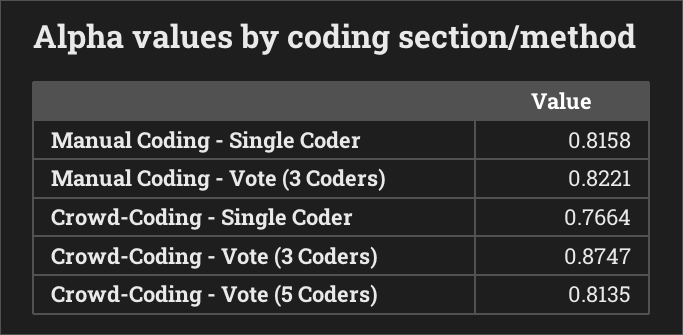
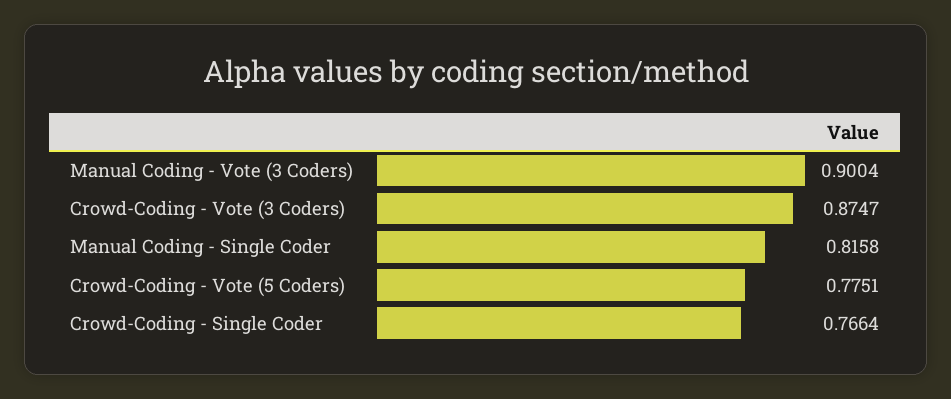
Manual Coding - Vote (3 Coders): 0.8221 -> 0.9004
Crowd-Coding - Vote (5 Coders): 0.8135 -> 0.7751

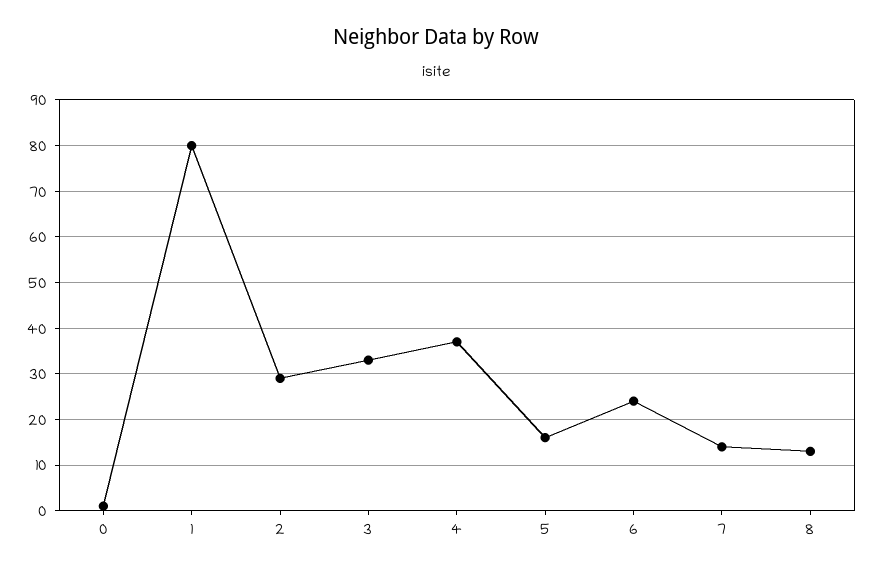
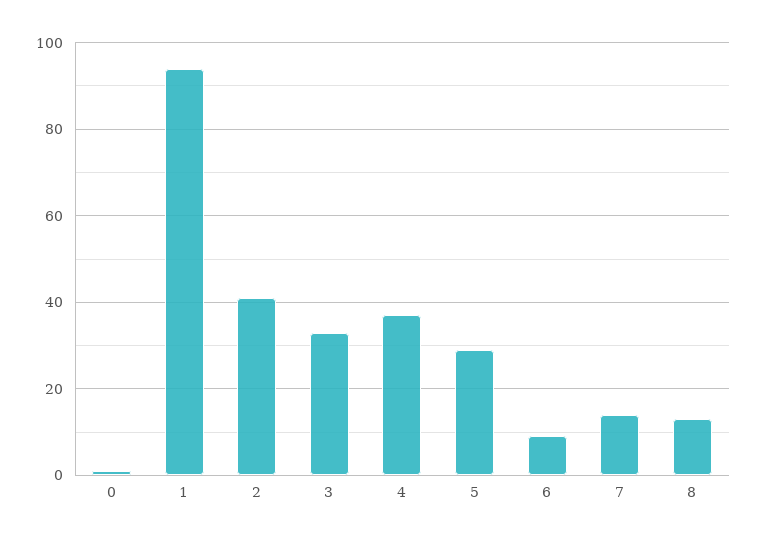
1: 80 -> 95
2: 30 -> 40
5: 15 -> 30
6: 25 -> 10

^^^^^^^^

Retype the whole of the data verbatim. Skip every picture.

Answer for this exercise –
Manual Coding - Vote (3 Coders): 0.8221 -> 0.9004
Crowd-Coding - Vote (5 Coders): 0.8135 -> 0.7751

1: 80 -> 95
2: 30 -> 40
5: 15 -> 30
6: 25 -> 10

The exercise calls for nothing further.